Extracted data entries
#####

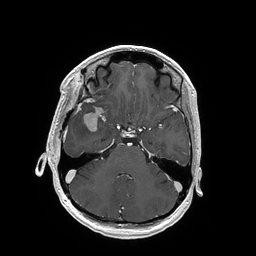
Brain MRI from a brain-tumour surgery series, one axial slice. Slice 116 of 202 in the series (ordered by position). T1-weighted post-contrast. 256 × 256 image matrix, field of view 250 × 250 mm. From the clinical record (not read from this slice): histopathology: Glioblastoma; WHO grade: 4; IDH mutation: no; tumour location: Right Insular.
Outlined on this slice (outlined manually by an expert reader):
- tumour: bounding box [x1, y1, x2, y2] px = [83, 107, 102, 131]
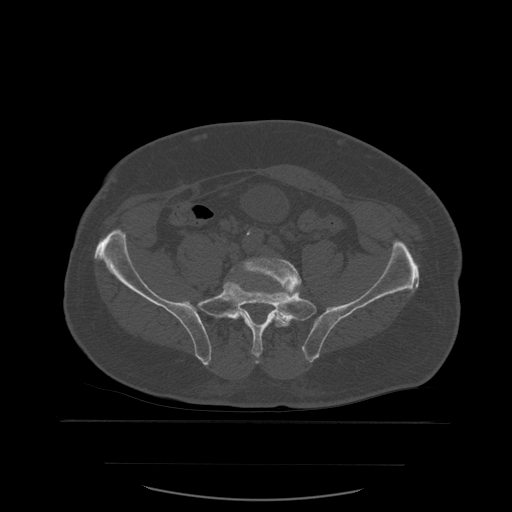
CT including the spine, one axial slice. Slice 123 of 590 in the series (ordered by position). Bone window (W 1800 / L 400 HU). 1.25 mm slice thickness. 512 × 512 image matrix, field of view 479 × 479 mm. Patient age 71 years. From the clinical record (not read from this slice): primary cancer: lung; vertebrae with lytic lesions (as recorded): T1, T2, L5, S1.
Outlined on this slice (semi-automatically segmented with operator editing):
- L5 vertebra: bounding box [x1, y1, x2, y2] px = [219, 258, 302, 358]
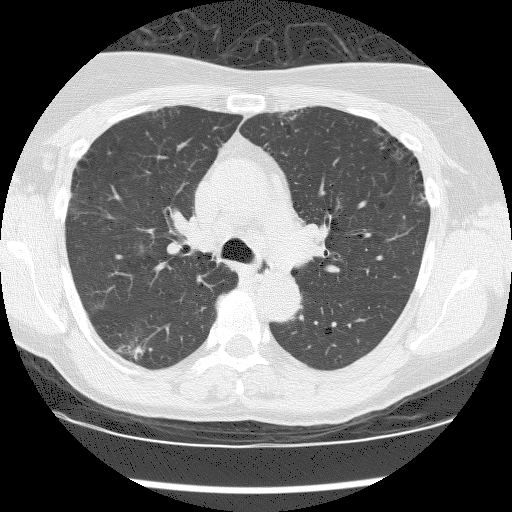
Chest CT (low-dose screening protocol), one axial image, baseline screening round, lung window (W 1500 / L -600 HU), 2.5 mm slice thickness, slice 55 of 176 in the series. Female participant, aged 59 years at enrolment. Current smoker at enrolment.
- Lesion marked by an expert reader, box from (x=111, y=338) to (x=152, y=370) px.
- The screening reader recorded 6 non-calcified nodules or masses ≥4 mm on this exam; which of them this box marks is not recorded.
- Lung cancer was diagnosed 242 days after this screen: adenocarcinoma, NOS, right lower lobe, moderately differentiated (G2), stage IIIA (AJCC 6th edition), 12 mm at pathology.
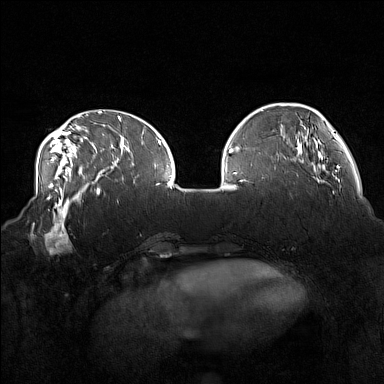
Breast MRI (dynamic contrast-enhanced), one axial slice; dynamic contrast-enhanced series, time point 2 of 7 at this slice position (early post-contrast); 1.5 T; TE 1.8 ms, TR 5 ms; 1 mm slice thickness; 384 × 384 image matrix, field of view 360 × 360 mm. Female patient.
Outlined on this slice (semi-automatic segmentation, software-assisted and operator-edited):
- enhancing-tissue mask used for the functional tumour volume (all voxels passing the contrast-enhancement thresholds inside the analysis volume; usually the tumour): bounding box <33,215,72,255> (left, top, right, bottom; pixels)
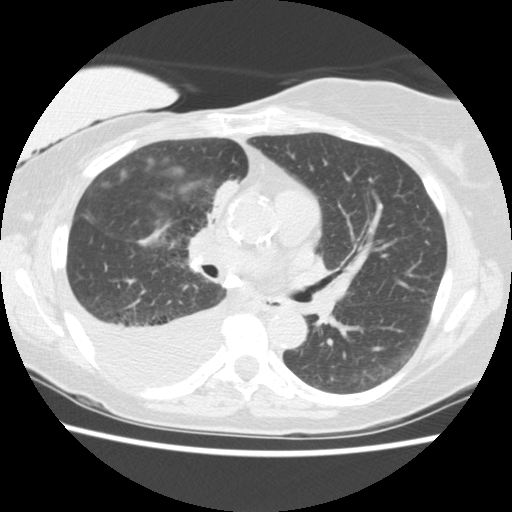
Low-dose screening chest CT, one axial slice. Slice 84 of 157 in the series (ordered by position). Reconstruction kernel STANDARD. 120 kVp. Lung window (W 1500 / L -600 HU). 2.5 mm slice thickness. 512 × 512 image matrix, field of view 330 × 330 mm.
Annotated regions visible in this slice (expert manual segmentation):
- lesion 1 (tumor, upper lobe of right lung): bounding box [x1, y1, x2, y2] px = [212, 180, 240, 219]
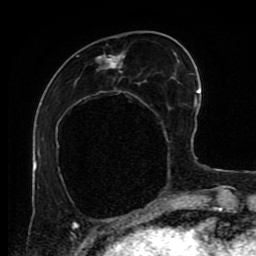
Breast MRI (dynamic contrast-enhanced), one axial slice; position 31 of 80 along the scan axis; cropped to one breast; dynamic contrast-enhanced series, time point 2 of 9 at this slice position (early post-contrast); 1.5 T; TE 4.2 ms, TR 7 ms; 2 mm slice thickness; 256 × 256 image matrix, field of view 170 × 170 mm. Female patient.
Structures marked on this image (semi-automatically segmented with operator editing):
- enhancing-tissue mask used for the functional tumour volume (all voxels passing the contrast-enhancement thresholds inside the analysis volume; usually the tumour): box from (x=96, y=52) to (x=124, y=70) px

#####

▶ WORK ORDER: Go back to the data above and please quote exactly, and only, the lines from the line with "Structures marked on" through its last line.

▶ ANSWER FOR THIS EXERCISE:
Structures marked on this image (semi-automatically segmented with operator editing):
- enhancing-tissue mask used for the functional tumour volume (all voxels passing the contrast-enhancement thresholds inside the analysis volume; usually the tumour): box from (x=96, y=52) to (x=124, y=70) px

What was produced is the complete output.